Despite waifish protestations to the contrary, there are still winners and losers in the Olympics, and while trampolining, artistic gymnastics and dressage (obviously I find this the funniest IOC-sanctioned sport) ought not count in the totals as much as track and field or swimming and basketball — despite that, they do, and we have to accept that. After accepting that, the USA must then go out and dominate all other nations on earth.
I’m not a sportsman, but I am deeply patriotic. My obsession for athletics extends only to a handful of sports, and some of those can only capture my attention every four years. Most others, not even that.

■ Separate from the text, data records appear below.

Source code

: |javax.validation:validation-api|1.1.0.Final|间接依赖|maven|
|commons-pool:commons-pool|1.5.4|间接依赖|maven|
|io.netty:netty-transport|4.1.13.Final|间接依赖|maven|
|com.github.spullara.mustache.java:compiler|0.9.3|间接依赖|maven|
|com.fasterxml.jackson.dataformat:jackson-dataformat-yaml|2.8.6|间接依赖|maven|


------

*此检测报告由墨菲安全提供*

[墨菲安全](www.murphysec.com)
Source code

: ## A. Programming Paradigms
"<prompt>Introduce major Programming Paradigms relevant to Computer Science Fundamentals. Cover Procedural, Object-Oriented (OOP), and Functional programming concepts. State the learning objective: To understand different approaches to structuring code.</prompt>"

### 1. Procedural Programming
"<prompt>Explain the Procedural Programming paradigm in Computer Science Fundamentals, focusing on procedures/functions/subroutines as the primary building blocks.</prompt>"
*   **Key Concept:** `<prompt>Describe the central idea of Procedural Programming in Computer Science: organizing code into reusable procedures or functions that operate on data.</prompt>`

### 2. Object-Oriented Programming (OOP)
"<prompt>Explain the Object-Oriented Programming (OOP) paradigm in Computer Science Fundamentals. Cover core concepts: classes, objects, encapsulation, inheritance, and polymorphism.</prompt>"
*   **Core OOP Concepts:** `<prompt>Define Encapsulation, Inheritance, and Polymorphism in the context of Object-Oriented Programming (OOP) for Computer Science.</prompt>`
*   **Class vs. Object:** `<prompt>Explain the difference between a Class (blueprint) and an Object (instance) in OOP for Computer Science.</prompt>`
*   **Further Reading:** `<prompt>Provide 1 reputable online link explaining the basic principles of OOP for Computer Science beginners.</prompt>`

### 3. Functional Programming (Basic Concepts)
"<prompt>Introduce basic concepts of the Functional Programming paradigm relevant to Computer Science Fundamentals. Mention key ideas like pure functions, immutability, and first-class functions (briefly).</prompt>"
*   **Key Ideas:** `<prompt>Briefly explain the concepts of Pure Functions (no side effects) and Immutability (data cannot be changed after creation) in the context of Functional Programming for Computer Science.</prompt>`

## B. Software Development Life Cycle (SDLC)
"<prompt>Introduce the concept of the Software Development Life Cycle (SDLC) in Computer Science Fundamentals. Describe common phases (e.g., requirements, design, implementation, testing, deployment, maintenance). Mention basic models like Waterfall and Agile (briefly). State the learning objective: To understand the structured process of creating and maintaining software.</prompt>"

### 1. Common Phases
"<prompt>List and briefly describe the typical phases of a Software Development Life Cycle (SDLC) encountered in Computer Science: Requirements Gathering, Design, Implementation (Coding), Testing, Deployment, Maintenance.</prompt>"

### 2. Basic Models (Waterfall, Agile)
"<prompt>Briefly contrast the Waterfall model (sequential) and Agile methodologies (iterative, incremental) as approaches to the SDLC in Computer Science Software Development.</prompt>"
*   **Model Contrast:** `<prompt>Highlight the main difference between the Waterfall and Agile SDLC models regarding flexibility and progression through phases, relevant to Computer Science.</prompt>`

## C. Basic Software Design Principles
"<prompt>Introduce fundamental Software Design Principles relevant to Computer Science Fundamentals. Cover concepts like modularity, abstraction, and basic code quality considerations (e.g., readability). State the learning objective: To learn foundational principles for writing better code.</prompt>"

But the medal count – the list of how all other countries on every other continent should just follow Antarctica’s lead and forfeit in advance while Mexico and Canada and Jamaica just apply for annexation – I check that several times a day during the Olympics. And I turn to my trusted calculator and use the following formula:
Gold medals are three points; silvers are two; bronze are one.
As of this writing, the United States has 219 points. China is in second with 188 and no real expectation to close the distance as the Summer Games say bugger off to London.
So we did it! We’re the greatest again, and it feels good. Because if we can run, jump swim and get rulings from referees that go our way more than any other nation, that means we can produce more material, consume more, and blow people up around the world at our leisure better than four years ago.
And it’s strange because for all of the problems we’ve had, as less-than-ideal pretty much anyone would call our president and Congress of the past four years, we seem a whole lot better off now than four years ago. We’re “out of Iraq” and more importantly, Iraq is out of the news. We managed to depose a Libyan dictator without committing U.S. troops, and there’s reason to believe the same will happen in Syria. Afghanistan is winding down, and if we aren’t as potent as scary as we were in August 2001, well, we’re still pretty darn scary, and 2013-2017 promises to be inhabited by a president unafraid to drop bombs from unmanned drones on any suspected terrorists and their associates/families.
And that’s somewhat bitter and cynical sounding, and yes, we’re not well liked at the Olympics or in the rest of the word, but we’re #winners, baby. Hashtag and everything.
And it feels good. And no matter how little it means or what it represents, I still dare you not to feel good about it. Because I sure can’t stop myself.